When my work on Battlefield 4 was officially completed, I moved on to work on the DLC called Naval Strike which included 4 new levels. I was the Environment Artist on Wave Breaker which featured a submarine base that had a submarine under construction, falling to the ground, changing the way the map played and treated people. The World Builder on the level, Tim Mcleod had created something really nice to work on and it was nothing but a blast to contribute to it. I even got to fulfill an old dream, heavily inspired by Metal Gear Solid, to put breakable ventilation shafts in the design, creating a cool getaway route if you got hunted down or wanted to sneak up on someone. This production only lasted for a couple of months, and in January of 2014 I began working on Star Wars Battlefront.

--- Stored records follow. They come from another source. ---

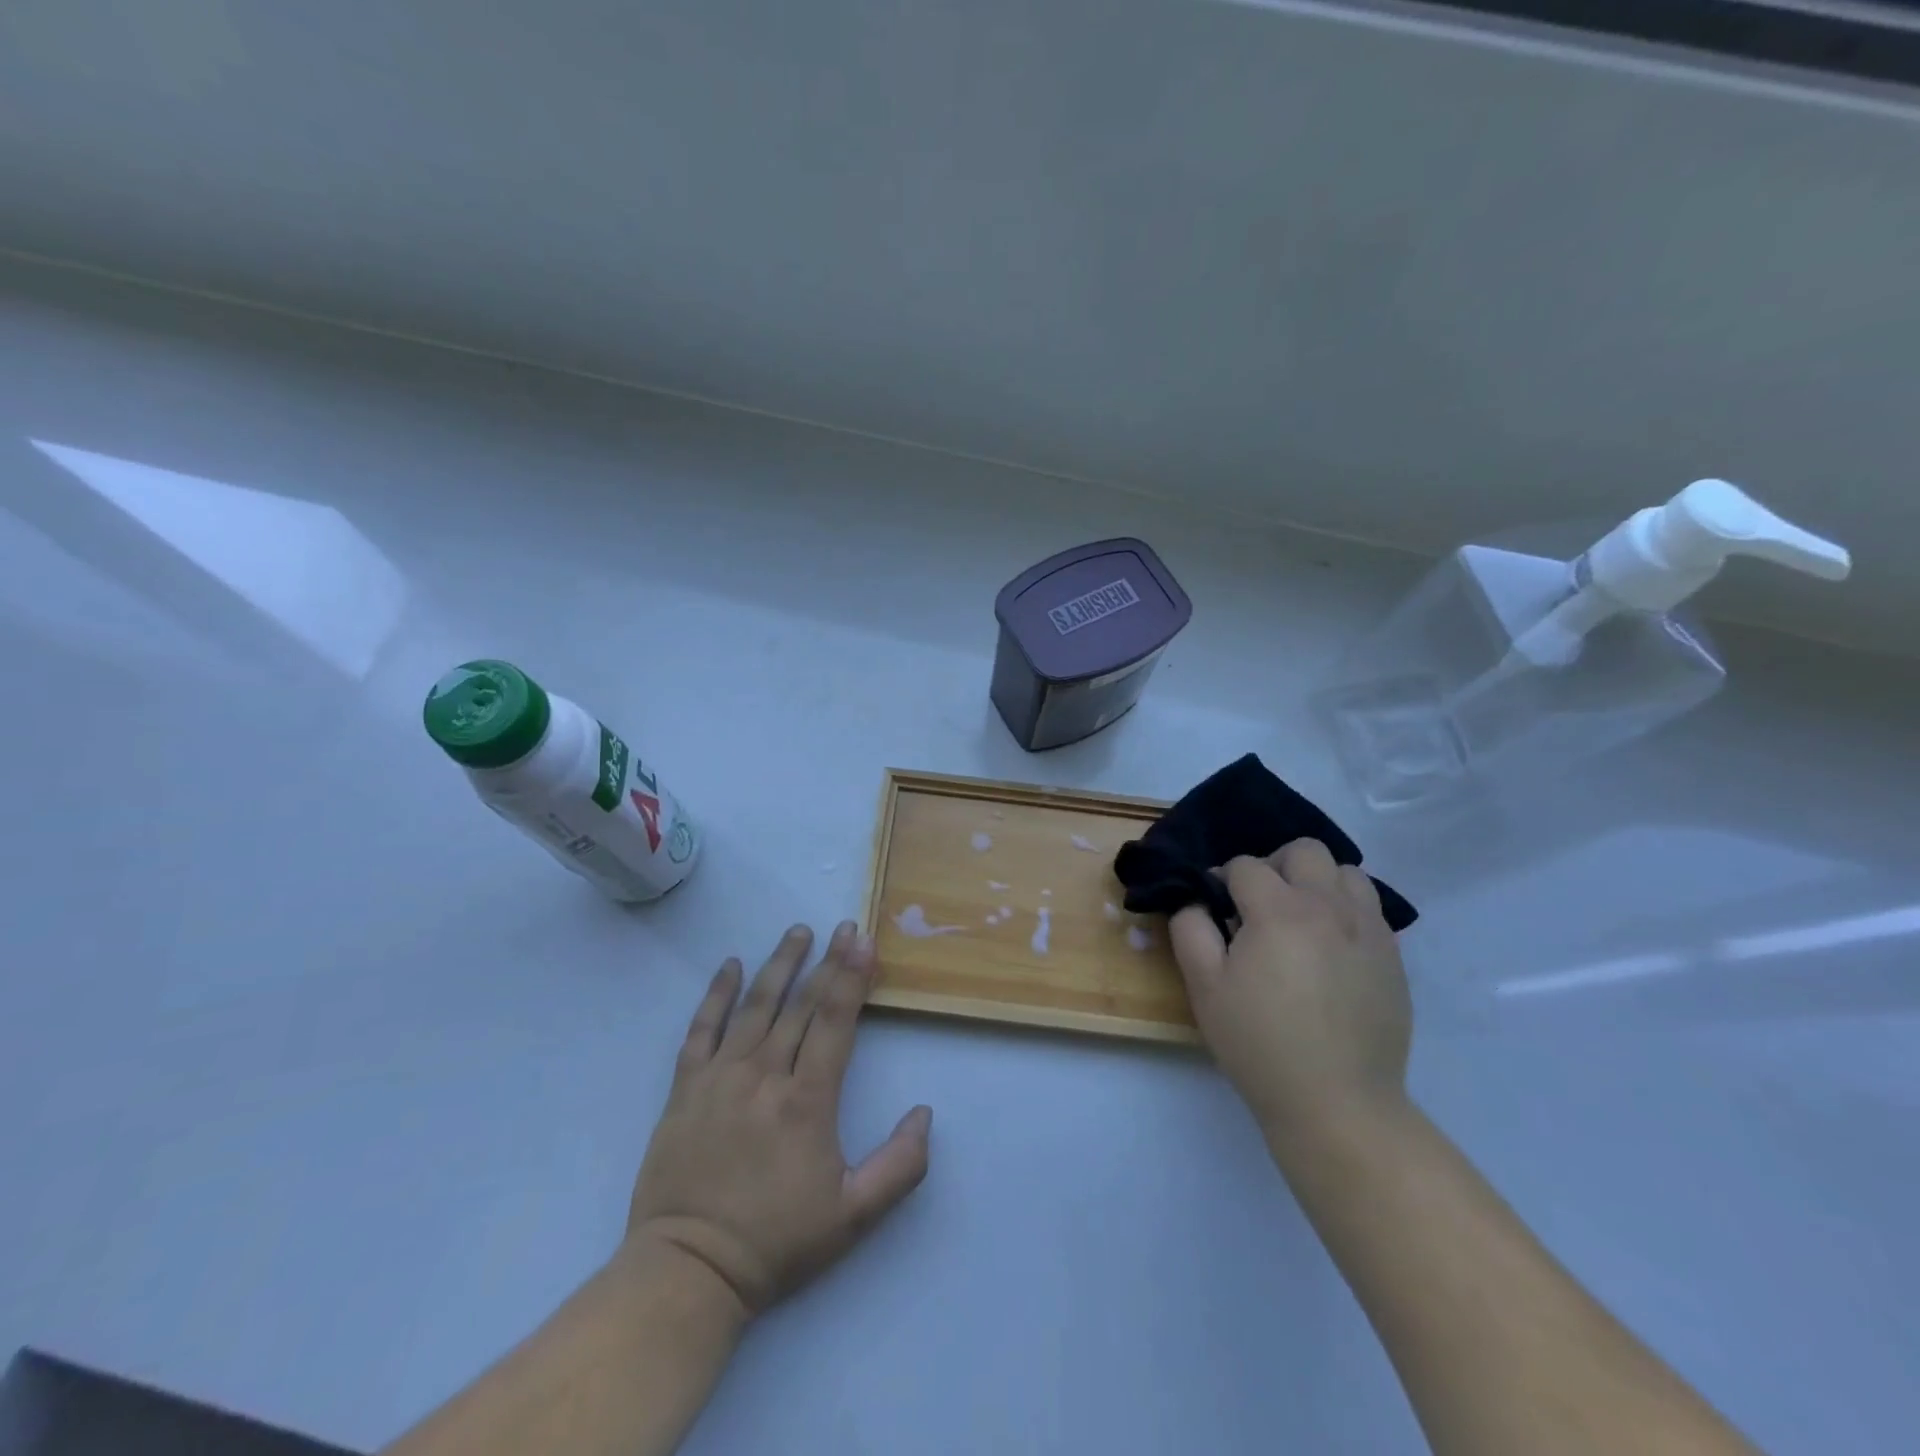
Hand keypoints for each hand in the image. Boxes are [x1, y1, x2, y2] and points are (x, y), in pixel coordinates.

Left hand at [625, 922, 931, 1318]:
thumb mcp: (853, 1216)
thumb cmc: (776, 1241)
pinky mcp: (685, 1089)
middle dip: (826, 962)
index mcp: (806, 1101)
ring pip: (754, 1007)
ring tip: (797, 932)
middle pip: (799, 1005)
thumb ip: (900, 1166)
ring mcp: (720, 1077)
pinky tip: (730, 966)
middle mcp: (764, 1076)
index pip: (834, 1022)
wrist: (689, 1271)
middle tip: (842, 927)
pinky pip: (701, 1030)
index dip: (851, 977)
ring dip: (778, 965)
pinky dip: (716, 995)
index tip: (862, 940)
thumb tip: (925, 1113)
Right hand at [1169, 841, 1411, 1146]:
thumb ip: (1190, 929)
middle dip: (1273, 866)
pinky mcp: (1392, 957)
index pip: (1245, 865)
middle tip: (1258, 906)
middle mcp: (1329, 907)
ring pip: (1345, 872)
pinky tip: (1328, 948)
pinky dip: (1345, 910)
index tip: (1215, 911)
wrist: (1336, 1103)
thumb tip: (1196, 900)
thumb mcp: (1204, 986)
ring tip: (1300, 920)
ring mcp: (1368, 930)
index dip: (1222, 881)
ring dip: (1316, 883)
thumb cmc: (1259, 1043)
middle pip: (1303, 850)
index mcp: (1280, 910)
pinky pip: (1369, 908)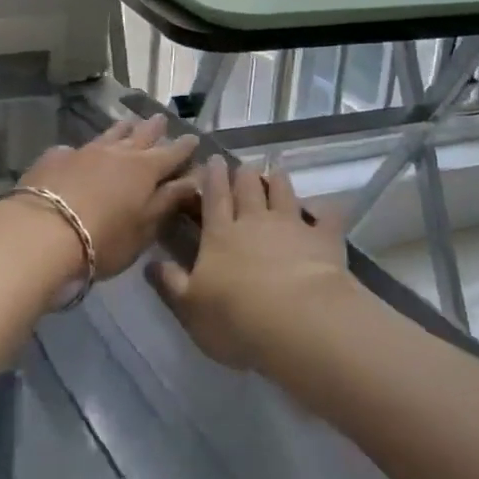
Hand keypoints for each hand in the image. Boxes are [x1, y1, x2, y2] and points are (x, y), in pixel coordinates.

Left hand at [17, 115, 198, 280]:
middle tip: (161, 119)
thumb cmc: (103, 238)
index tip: (194, 138)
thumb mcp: (144, 227)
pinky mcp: (55, 158)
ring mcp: (84, 151)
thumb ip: (169, 201)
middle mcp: (117, 153)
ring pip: (109, 134)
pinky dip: (84, 149)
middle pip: (141, 135)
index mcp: (145, 170)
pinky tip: (78, 152)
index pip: (172, 154)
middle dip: (154, 128)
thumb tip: (194, 178)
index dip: (184, 147)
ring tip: (129, 122)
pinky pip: (75, 148)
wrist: (41, 233)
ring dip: (122, 129)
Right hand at [148, 155, 351, 370]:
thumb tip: (150, 263)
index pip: (214, 198)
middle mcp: (255, 221)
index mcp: (220, 234)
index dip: (212, 177)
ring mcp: (292, 226)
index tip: (213, 159)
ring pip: (284, 193)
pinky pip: (327, 216)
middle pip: (248, 189)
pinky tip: (328, 206)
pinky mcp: (324, 238)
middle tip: (243, 164)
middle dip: (244, 174)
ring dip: (279, 181)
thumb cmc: (235, 317)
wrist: (296, 319)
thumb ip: (170, 283)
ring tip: (276, 170)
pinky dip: (327, 209)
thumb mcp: (190, 307)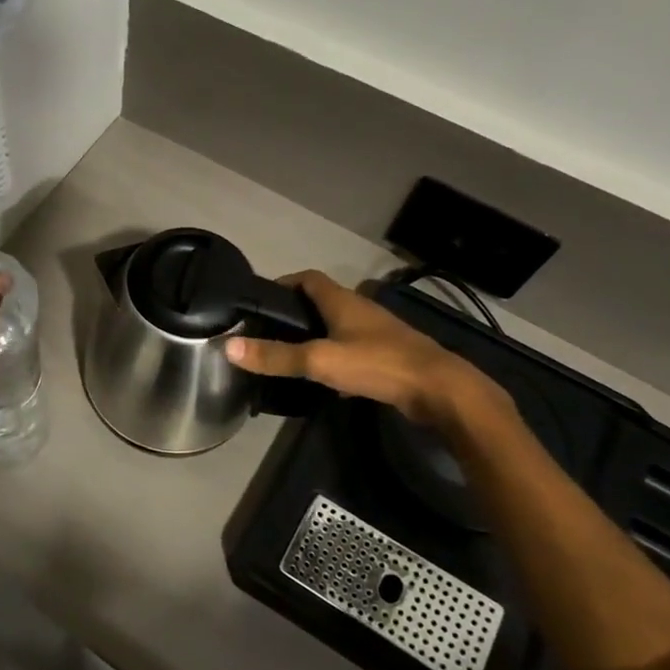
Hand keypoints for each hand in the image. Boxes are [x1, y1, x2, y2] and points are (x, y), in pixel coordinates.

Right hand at [224, 270, 503, 427]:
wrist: (440, 390)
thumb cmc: (378, 364)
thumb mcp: (320, 360)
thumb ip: (276, 356)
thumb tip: (229, 346)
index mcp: (343, 302)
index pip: (308, 279)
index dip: (284, 283)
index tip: (261, 299)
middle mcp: (361, 310)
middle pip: (323, 302)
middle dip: (296, 312)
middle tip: (269, 331)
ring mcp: (378, 334)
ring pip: (339, 327)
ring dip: (316, 335)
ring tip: (290, 355)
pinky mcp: (390, 357)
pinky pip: (354, 350)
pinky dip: (336, 357)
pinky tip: (326, 379)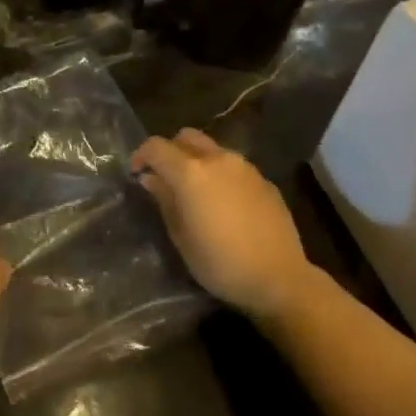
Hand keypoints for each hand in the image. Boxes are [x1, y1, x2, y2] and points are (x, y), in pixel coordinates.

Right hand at [132, 129, 328, 322]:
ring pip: (212, 149)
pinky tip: (224, 203)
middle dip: (171, 151)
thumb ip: (164, 200)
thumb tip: (152, 179)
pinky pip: (234, 166)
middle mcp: (217, 159)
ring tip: (196, 190)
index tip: (137, 173)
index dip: (141, 156)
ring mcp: (245, 167)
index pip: (156, 147)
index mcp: (190, 172)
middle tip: (165, 177)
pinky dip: (221, 174)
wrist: (279, 278)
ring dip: (197, 160)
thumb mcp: (181, 237)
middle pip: (186, 137)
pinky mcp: (264, 180)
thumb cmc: (220, 263)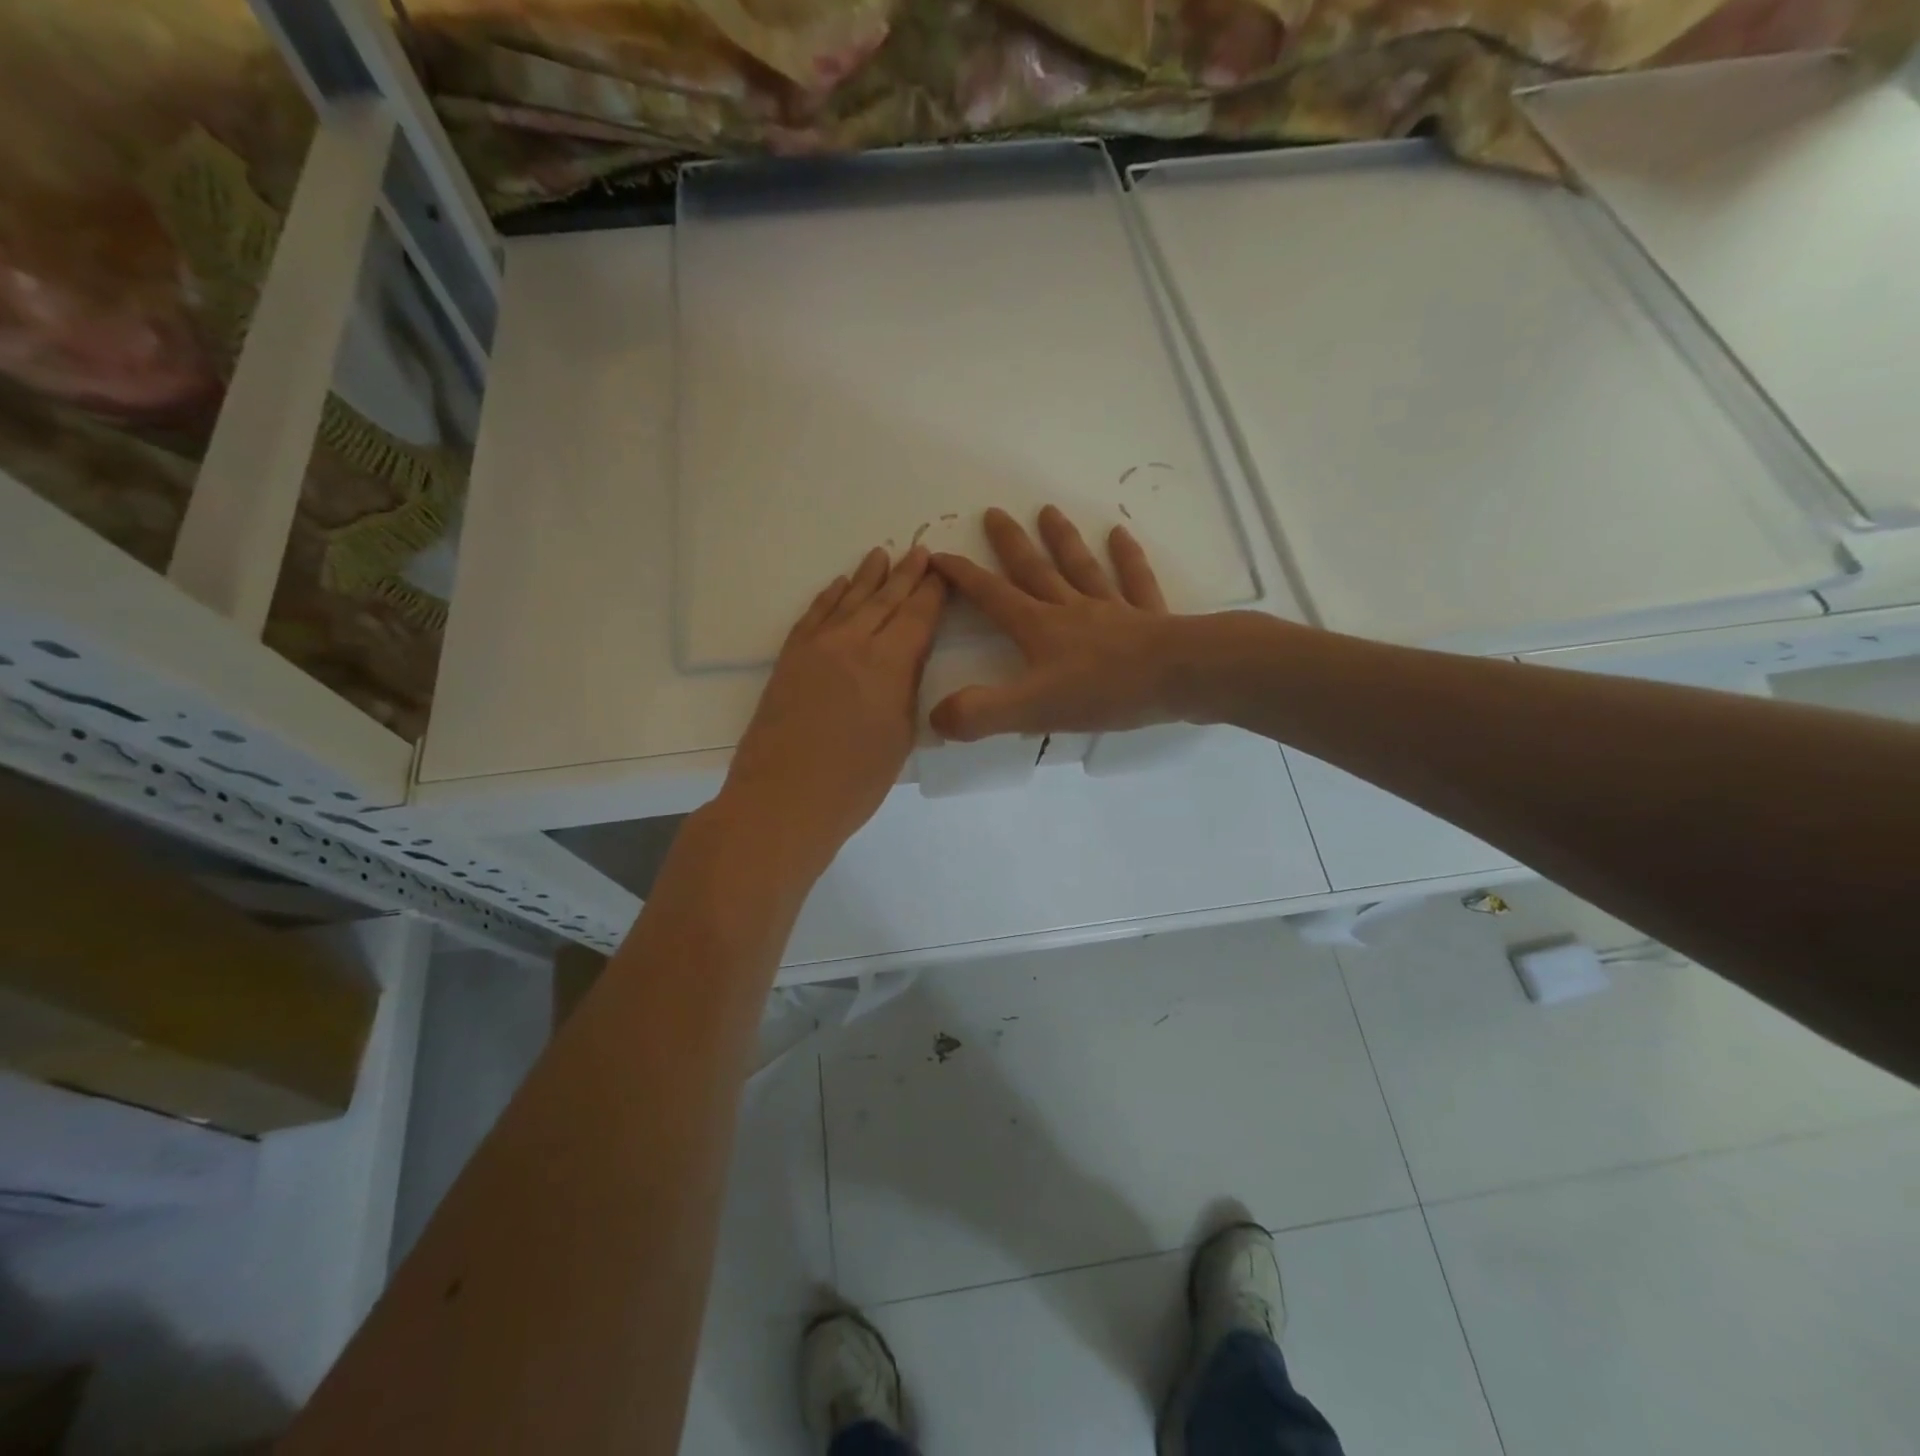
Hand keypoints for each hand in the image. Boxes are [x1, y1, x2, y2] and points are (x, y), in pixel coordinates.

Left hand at [721, 546, 945, 874]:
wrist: (783, 799)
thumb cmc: (855, 781)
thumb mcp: (900, 737)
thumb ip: (906, 688)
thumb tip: (908, 658)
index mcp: (889, 663)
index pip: (918, 616)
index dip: (933, 592)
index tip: (943, 572)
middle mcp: (853, 643)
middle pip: (885, 600)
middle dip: (906, 576)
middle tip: (920, 552)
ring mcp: (816, 647)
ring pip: (848, 601)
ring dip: (868, 577)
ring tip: (882, 555)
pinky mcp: (789, 659)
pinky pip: (813, 615)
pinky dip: (829, 597)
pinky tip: (838, 585)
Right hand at [929, 506, 1185, 741]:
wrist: (1181, 676)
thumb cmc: (1105, 691)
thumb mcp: (1032, 710)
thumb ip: (981, 712)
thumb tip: (936, 717)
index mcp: (1039, 628)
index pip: (992, 596)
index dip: (963, 577)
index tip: (938, 554)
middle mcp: (1071, 610)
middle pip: (1035, 571)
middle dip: (1011, 544)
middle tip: (994, 512)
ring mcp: (1112, 610)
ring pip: (1081, 568)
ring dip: (1063, 541)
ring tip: (1049, 512)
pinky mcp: (1149, 619)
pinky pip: (1134, 582)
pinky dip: (1127, 558)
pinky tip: (1121, 536)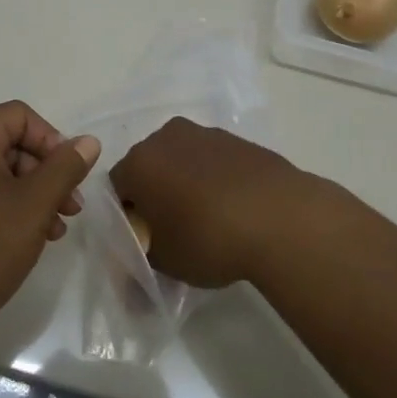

This is the project I am currently working on and considering we are working on multiple projects here at DICE, I am thrilled to have been chosen to work on Battlefront. I am, just like on Operation Locker, working as an Environment Artist, and if you have seen the video we showed on E3 which features behind the scenes clips, you can see parts of my work from the ingame footage:
Considering where we are in the project, I won’t share any details that haven’t been officially released by EA or DICE, and as much as we love your enthusiasm, refrain from emailing me about questions you might have 😉 All in all, DICE has some killer titles to be released and we are being very careful in creating the Star Wars game that fans want. Everyone on the team is a fan of the franchise and that is a good foundation for making this game.
Life at DICE
Apart from being a really good workplace, offering alot of perks and opportunities, DICE arranges and participates in events all around the world, which doesn’t just bring coworkers closer together, but us closer to the fans. My favourite event so far was when we participated in the Stockholm Pride Festival of 2013, as we usually do, but this time I had the opportunity to join in. There is a really friendly culture at the office and naturally that leads to comradery among people. I never find shortage of things to do after work or during weekends with my co-workers, and it’s really easy to make friends here.
This isn’t intended to serve as a recruiting attempt even though it may sound like it. We are growing and will need more people down the line to deliver these amazing titles ahead of us. If you can identify yourself with how I was struggling and where I was at the time before joining DICE, you could definitely take the same journey as I have. We are always looking for new talent, so check out our jobs section and have a go.
To sum up this long post, I want to thank some people who have helped me make my career into what it is today, and emphasize how it has impacted me; Pontus Ryman, Mattias Kylén, Gustav Embretsen, Christian Plogfors and more. Without your support and helpfulness, I would not be where I am.
Thanks for reading this, and I hope you found it interesting.